Meet Ian Pouncey, a Director since day one of TetraLogical and our resident fitness, health, and weightlifting expert.
Ian hails from the Wirral, a charming peninsula nestled near the cities of Liverpool and Chester in North West England. In 2007, he decided to take his web development skills on a grand adventure and relocated to London. There, he joined the dynamic team at Yahoo! where he worked his magic on the iconic Yahoo! homepage.
When Ian isn't immersed in the world of web development, you'll find him headbanging to his favourite heavy metal music. He is particularly enamoured with the legendary band Iron Maiden, because (apparently) they are the absolute best in the world and Ian will not hear otherwise. He also makes sure his long dark hair stays on brand in a particular viking meets modern metal fan way.
As a Star Wars aficionado, Ian has a passion for all things sci-fi and fantasy. Whether it's spaceships battling in galaxies far, far away or mythical creatures roaming enchanted lands in the pages of a novel, Ian is right in the midst of it all.
Ever since he was a teenager, Ian has been embarking on epic quests and battling fearsome dragons as a devoted player of role-playing games like Dungeons & Dragons, and continues this tradition to this day.
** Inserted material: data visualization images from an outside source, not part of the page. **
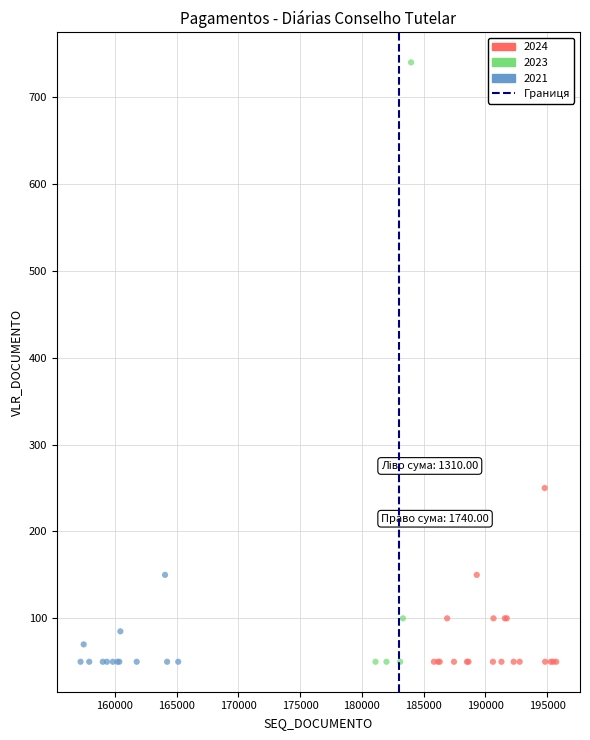

Which series reaches the maximum Y coordinate?

2023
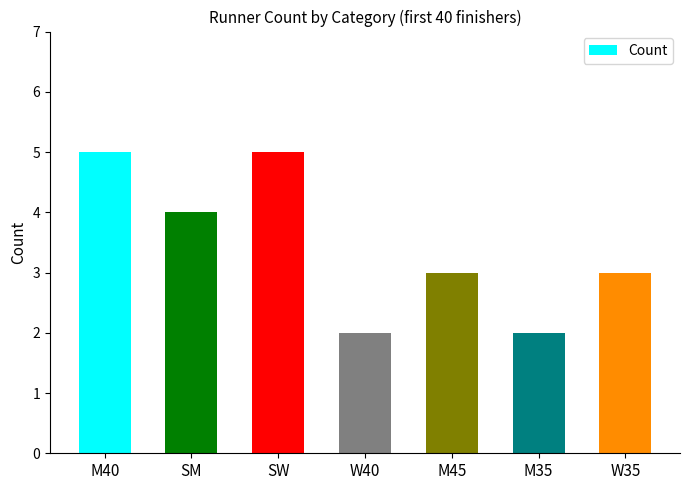

The value at W35 is 3. True or false?

True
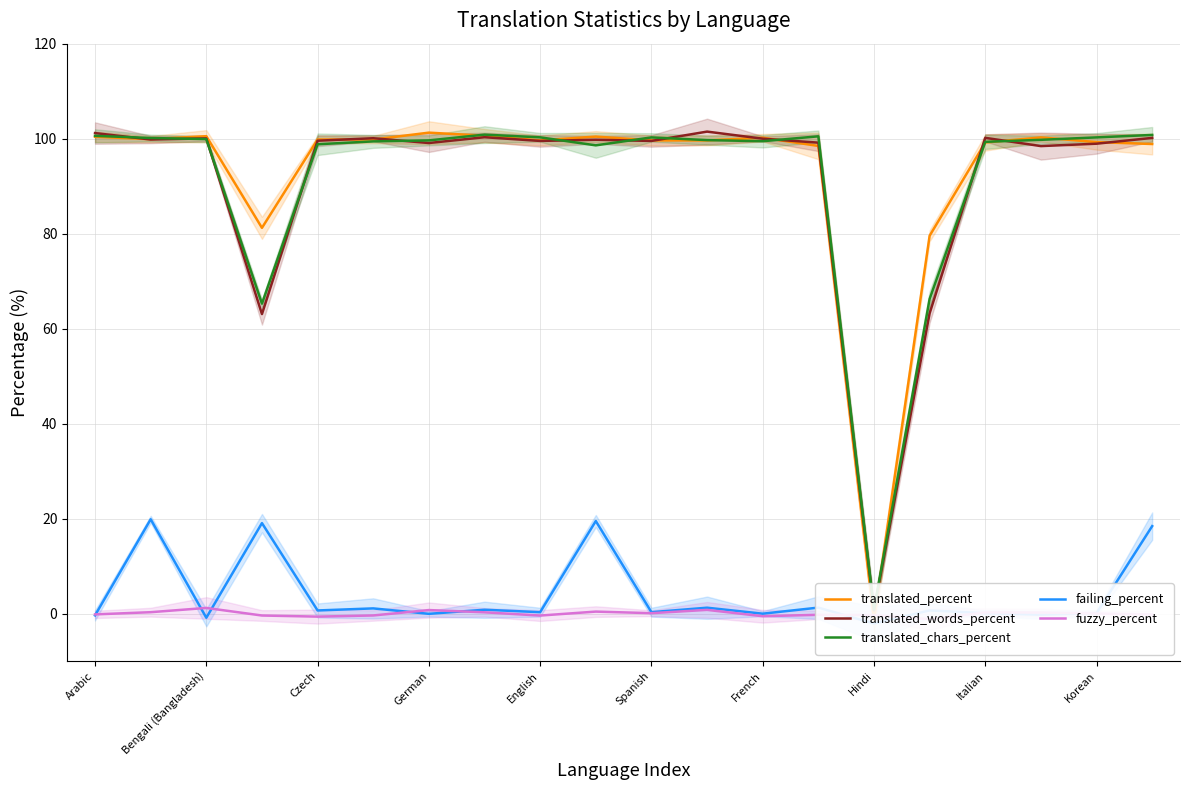

Is this an area chart (filled region under the line)?

No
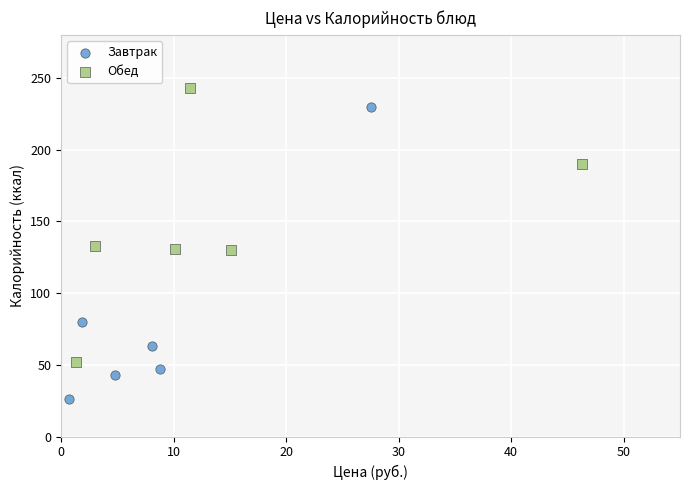

Which series contains the lowest Y value?

Завтрак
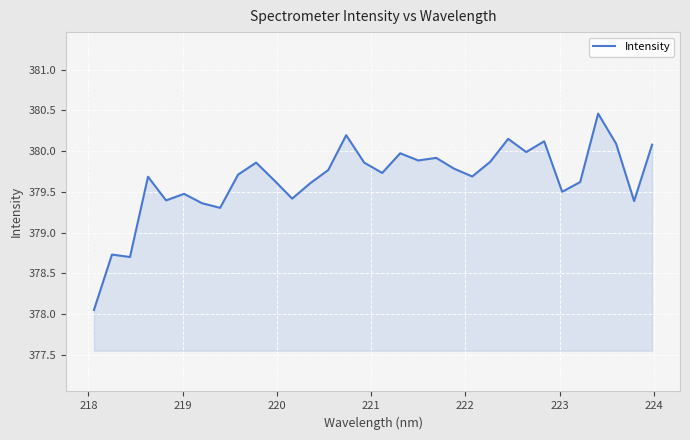

What is the maximum value shown in the chart?

380.5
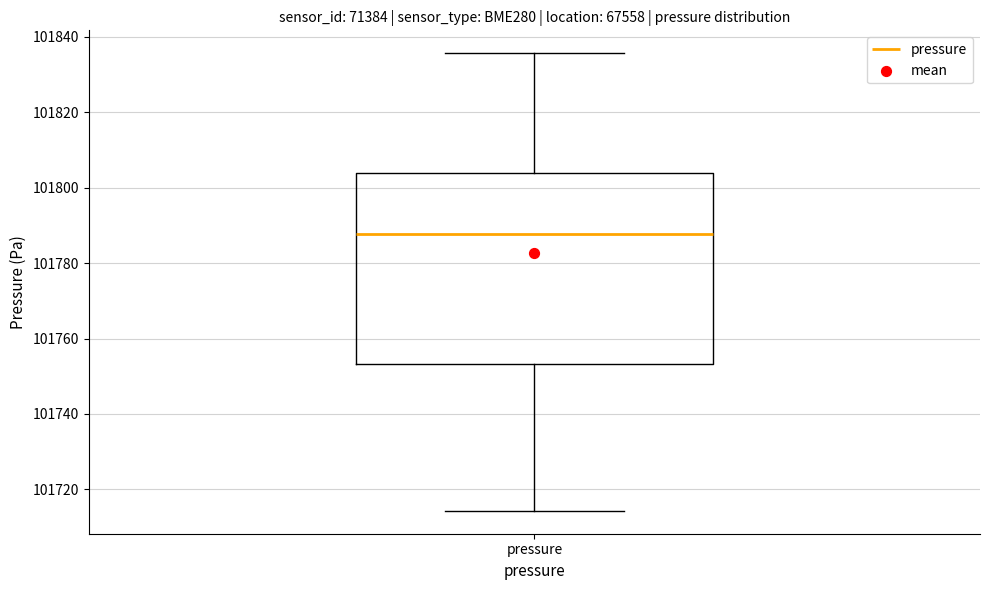

Transcribe this box plot: give where the median line is, the range the box spans, and where the two whiskers end, as read against the y-axis. The values are not printed on the chart, so give them approximately, as read against the axis.

median 101788, box 101754 to 101804, whiskers 101714 to 101836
Ian has even penned a book titled Beginning CSS: Cascading Style Sheets for Web Design, 3rd Edition. Other books are of course available, but as we're highly biased we're going to say this is the best one.
With a wealth of experience under his belt, Ian has actively contributed to the web development community. Since 2008, he has been involved in various W3C working groups, sharing his knowledge and expertise to shape the future of the web.
Today, Ian proudly serves as a Director at TetraLogical and has been involved since the very beginning. With over two decades of experience, he is a true veteran in the world of web development, ensuring that the digital landscape is accessible and inclusive for all.
What’s the one thing you wish you’d known when you started learning about accessibility?
I wish I'd known more about how people, particularly those with disabilities, use the web. As with many web developers, I learnt from books, blogs, and conference talks rather than formal training in HCI or a related subject, so I didn't have much exposure to how people really use the web. I muddled along and, in hindsight, did a decent job, but I could have done better. It's an ongoing learning experience, and there is still more for me to know.
What’s your top accessibility tip?
Can I only have one?
- Look for accessibility improvements you can make every time you update a design or a piece of code
- Designers: communicate the intent behind your choices in your designs; annotate them with structure, semantics, and interactions
- Developers: work with designers to help with the technical aspects of structure, semantics, and interactions
What’s your top accessibility resource?
Not specifically for accessibility, but I use MDN a lot. It's a great resource for web developers, and it has a lot of information about accessibility.